For decades, healthcare has underutilized BI, traditionally deemed a costly, time-consuming capital expense that often yielded disappointing results due to poor momentum. Thanks to accelerated BI product development and technological improvements, adoption will be driven by:
- New architecture platform: BI is now delivered as a software as a service, meaning vendors, not users, are responsible for updating and maintaining the solution and the e-infrastructure it runs on.
- Low price point: Organizations pay a monthly subscription fee – a fraction of first-generation BI costs ? that allows users to experience ROI within days and months of rollout.
- Increased automation and interoperability: As providers implement EHRs to comply with meaningful use, they will connect clinical data with financial information from all departments, including silo units such as materials management. Aggregating data from uncommon sources will enable enterprises to view and analyze data globally to improve quality, identify variances, develop best practices, change behaviors of employees and clinicians, and strengthen physician alignment in the pursuit of delivering higher quality, cost-effective care.
- Cost of care exceeds payment: Hospitals will lose money if they are paid less than the cost of providing care. They will soon feel the impact of 30-day readmissions, continued decline in Medicare reimbursement and low payments when the uninsured gain coverage. Providers will turn to BI to better manage the revenue cycle and make more informed spend-management decisions to control costs of labor, supplies and services.
- Increased recognition of professional services: Unlike early BI adopters, providers are more aware of collaborating with service experts to maximize the use and value of BI solutions more effectively. BI will be inclusive, supporting the hospital’s business model.

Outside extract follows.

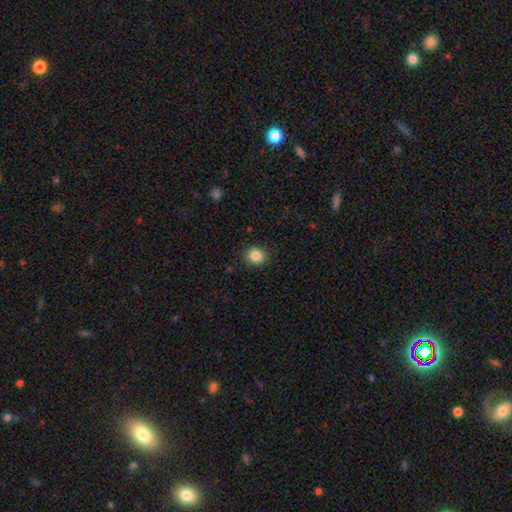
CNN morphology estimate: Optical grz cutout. It shows a smooth galaxy with no disk features (86%) that is round (75%). Merging: none (90%).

Patient engagement is a business imperative
By Michael O’Neil, founder and CEO, GetWellNetwork
With value-based purchasing, bundled payments and accountable care quickly approaching, patient engagement has become a business imperative for providers. Technology that fosters the advance of patient-centered care, aids in the patient experience and improves outcomes will be a top priority throughout 2012 and beyond, and will be a key differentiator for hospitals and health networks. With the growing pressure for hospitals to both better inform patients and deliver outcomes, interactive patient care (IPC) technology will be a tool of choice. It has emerged as, and will continue to be, one of the most effective ways to proactively inform and engage patients and families throughout the patient journey, and has also proven to improve efficiency, operations and even increase revenue.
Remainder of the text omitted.